Creative accounting would just make the margin zero for the purposes of the calculation. It's a lot harder to magic away total revenue

Also the purpose of the fine is not intended to be a slap on the wrist, it's intended to be a strong deterrent to ensure companies do everything they can to ensure the law is followed. Most companies won't take the risk of skipping compliance on something that could wipe the business out

[–] jtrek@startrek.website 6 points 18 hours ago (1 children)

Why don't we want to dismantle the business?

[–] Sharkticon@lemmy.zip 1 points 10 hours ago (1 children)

It's always fun when you run into a neoliberal in the wild. They can condone a lot of things like mass incarceration, crippling poverty, corrupt Justice systems, and of course genocide.
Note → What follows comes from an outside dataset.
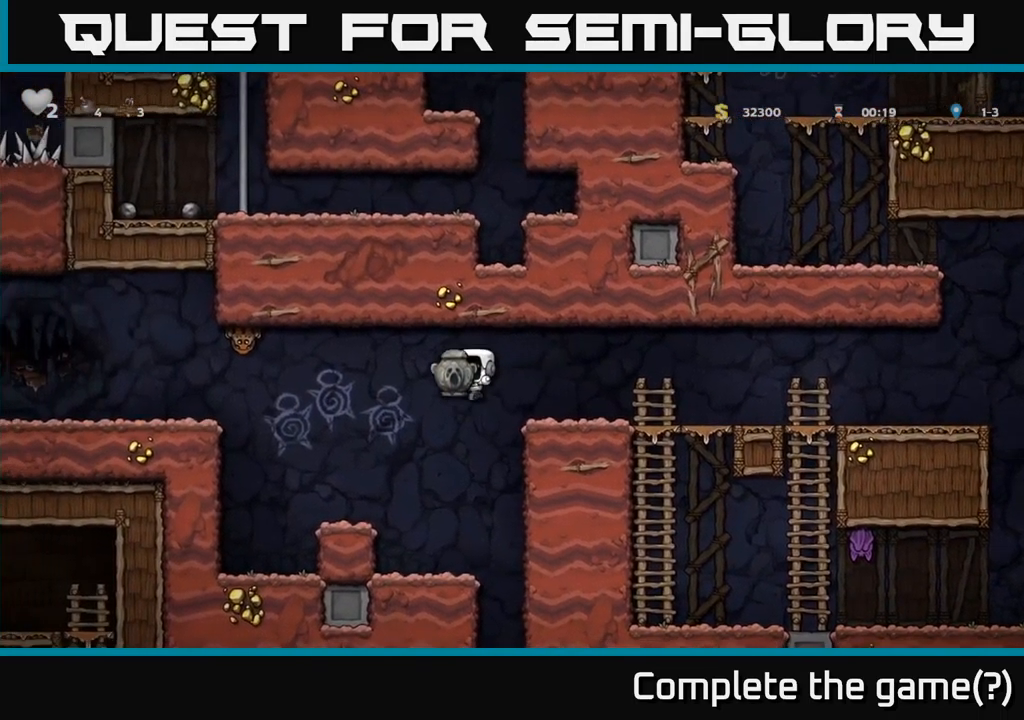
{"buttons": ["DPAD_RIGHT"], "left_stick": "center", "events": [[317, "A", "down"], [367, "A", "up"], [450, "DPAD_LEFT", "up"], [500, "DPAD_RIGHT", "down"]]}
Hurting a business though? That they can't imagine.

Now this, THIS is absurd hyperbole. When you have to make massive assumptions about someone to make your point, you don't have a point - you're just making shit up.

[–] almost1337@lemmy.zip 5 points 19 hours ago

Hm, sounds like 20% would make for a good deterrent, then.
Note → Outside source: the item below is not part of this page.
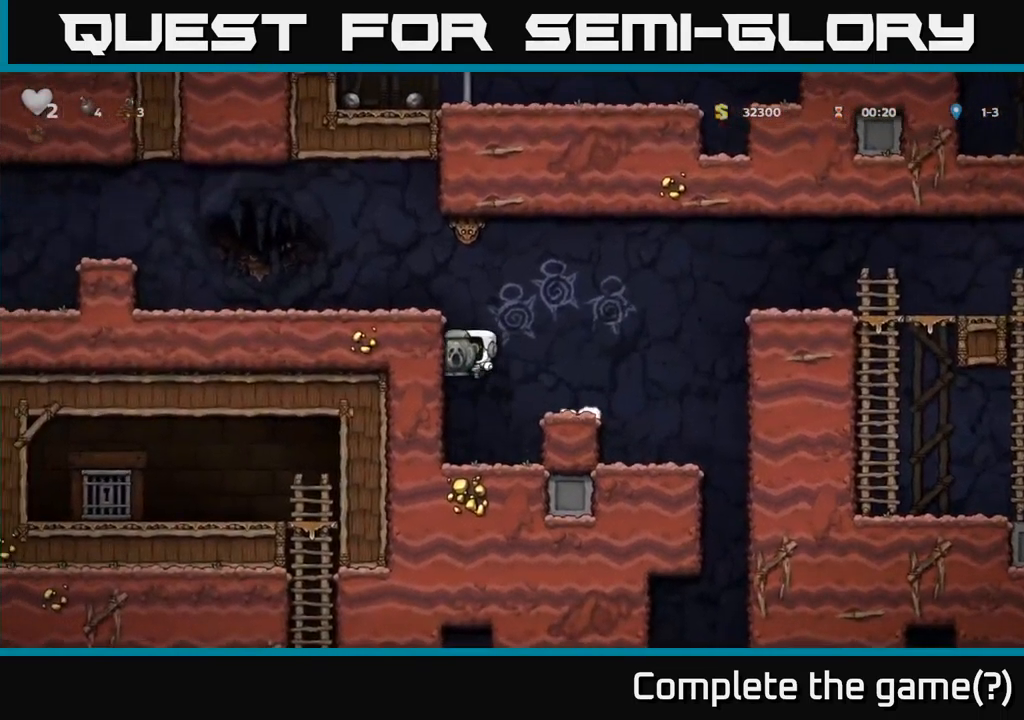
{"buttons": [], "left_stick": "center", "events": [[184, "DPAD_RIGHT", "up"], [300, "A", "down"], [450, "A", "up"]]}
[–] MonkderVierte@lemmy.zip 5 points 18 hours ago

Or 100% of money made in abusive position?

[–] atopi@piefed.blahaj.zone 0 points 14 hours ago

wouldnt that mean smaller companies that hurt way less people would suffer more from the fine than bigger companies?

[–] Passerby6497@lemmy.world 18 points 22 hours ago (1 children)

Fines need to be a percentage of gross income, so there's no artificially suppressing the fine like they do their taxes.

Lets see how long it takes to fix them if they're paying 1% of their yearly intake daily as long as they're out of compliance.

[–] shiftymccool@piefed.ca 3 points 3 hours ago

And compounding for multiple offenses

[–] Imgonnatrythis@sh.itjust.works 4 points 21 hours ago (1 children)
[–] mPony@kbin.earth 1 points 2 hours ago

I had an old Archie comic (WHERE EVERY WORD IS IN ALL CAPS!) where the word FLICK appeared. There was slight smearing of the print. Sure looked like the word FUCK to me at the time.

[–] SalamenceFury@piefed.social 4 points 21 hours ago

Fines for corporations should be a percentage of their revenue. Google getting fined 25% of their total net worth would get them complying real fucking quick.

[–] TankovayaDiviziya@lemmy.world -2 points 17 hours ago

Even with the small fines, constant fines could add up. Why else did Google and other tech companies support Trump? They are pissed during the Biden administration of the aggressive antitrust cases by the FTC under Lina Khan.